In recent years, Musk’s public conduct has moved beyond controversy into something that deserves to be named directly.
His amplification of racially charged narratives on X — the platform he purchased and then systematically stripped of the moderation structures that existed to protect vulnerable communities — is documented. His alignment with political forces whose agenda targets minorities, immigrants, and democratic norms is on the public record. His engagement with and amplification of white nationalist-adjacent content is not a matter of interpretation — it has been catalogued by researchers, journalists, and civil society organisations across multiple continents.
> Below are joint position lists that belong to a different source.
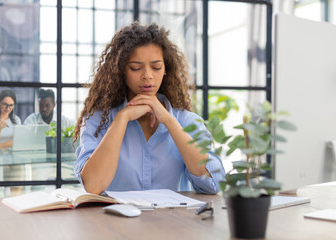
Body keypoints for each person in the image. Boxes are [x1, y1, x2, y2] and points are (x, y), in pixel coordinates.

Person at [74, 22, 225, 195]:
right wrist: (121, 119)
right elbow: (93, 186)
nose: (147, 75)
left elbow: (214, 184)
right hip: (115, 221)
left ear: (165, 69)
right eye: (136, 68)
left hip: (173, 221)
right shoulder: (98, 121)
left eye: (156, 67)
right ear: (121, 71)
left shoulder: (187, 121)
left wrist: (169, 120)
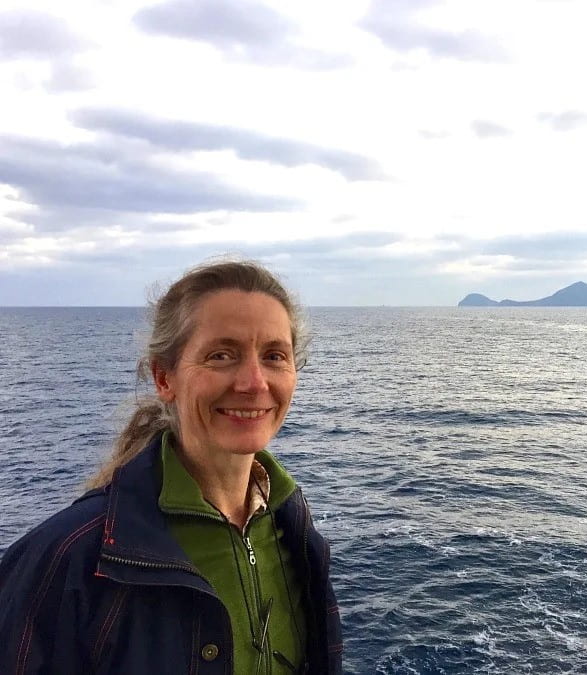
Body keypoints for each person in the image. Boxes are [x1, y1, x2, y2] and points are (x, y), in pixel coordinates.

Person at [0, 259, 342, 674]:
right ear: (165, 379)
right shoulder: (67, 560)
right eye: (221, 355)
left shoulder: (294, 527)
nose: (254, 382)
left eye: (274, 355)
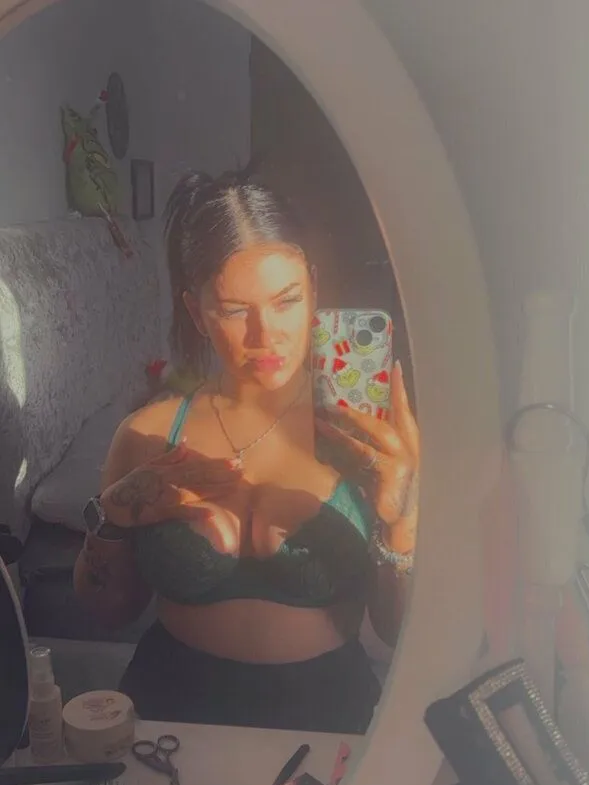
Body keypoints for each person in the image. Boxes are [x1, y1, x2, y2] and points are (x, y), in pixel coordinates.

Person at [74, 168, 419, 734]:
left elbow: (397, 629)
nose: (266, 334)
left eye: (287, 301)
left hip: (326, 724)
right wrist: (112, 515)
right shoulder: (146, 434)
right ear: (196, 312)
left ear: (313, 289)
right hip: (170, 723)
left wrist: (401, 521)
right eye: (235, 310)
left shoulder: (367, 439)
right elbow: (106, 612)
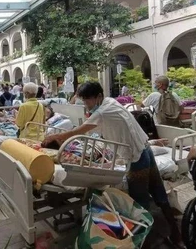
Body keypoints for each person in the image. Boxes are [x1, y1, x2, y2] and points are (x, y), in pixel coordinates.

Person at [42, 81, 184, 248]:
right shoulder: (111, 102)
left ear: (98, 97)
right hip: (144, 149)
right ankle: (176, 234)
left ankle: (143, 242)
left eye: (87, 100)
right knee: (158, 191)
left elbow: (78, 131)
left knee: (139, 201)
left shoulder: (102, 112)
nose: (85, 104)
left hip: (135, 158)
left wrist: (54, 137)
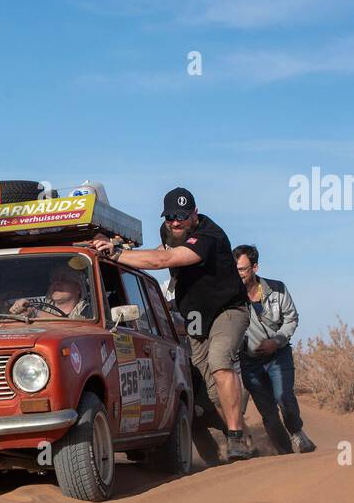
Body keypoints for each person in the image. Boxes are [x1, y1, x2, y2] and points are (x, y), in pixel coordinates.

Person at [91, 187, 253, 461]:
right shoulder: (169, 232)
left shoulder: (209, 236)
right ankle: (246, 436)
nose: (175, 222)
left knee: (220, 359)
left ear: (195, 214)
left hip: (228, 309)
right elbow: (160, 250)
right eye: (170, 217)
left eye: (182, 216)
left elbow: (166, 259)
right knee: (209, 387)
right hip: (195, 315)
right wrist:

While DOGE has targeted $800 million in Pentagon contracts and grants broadly, Musk’s SpaceX has been left untouched — even as it inks new multibillion-dollar deals. 
That is not a coincidence.
That is the system working exactly as designed — for exactly who it was designed to protect.
I am not writing this from bitterness.
I write it from a particular kind of clarity that only comes from having lived both sides of this equation — from having seen the ideas before they were empires, and from having watched, over decades, how the machinery of capital and power determines whose vision survives.
I have seen billion-dollar systems before they existed.
I have held the spectrum licenses. I have sat at the table with the electric vehicle investors. I have watched, from Stockholm, as the world celebrated men for arriving, well-funded and well-connected, at destinations I had already mapped.
What I did not have was $38 billion in government contracts standing behind me.
What I did not have was a political administration that considered my interests synonymous with national interests.
What I did not have was the particular kind of protection that flows — invisibly, reliably, historically — to men who look like Elon Musk and not like me.
So when the world marvels at these tech empires, I want it to understand something with absolute clarity:
The difference is not always intelligence.
It is not always innovation.
It is not always who got there first.
It is who gets backed.
Who gets protected.
Who survives the legal wars, the collapsed partners, the stolen investor funds, the systemic indifference — and who does not.
And in the end, that is not a story about technology.
That is a story about power.
And who, in this world, has always been allowed to keep it.
Kio Amachree is a Stockholm-based diaspora activist, political commentator, and President of Worldview International.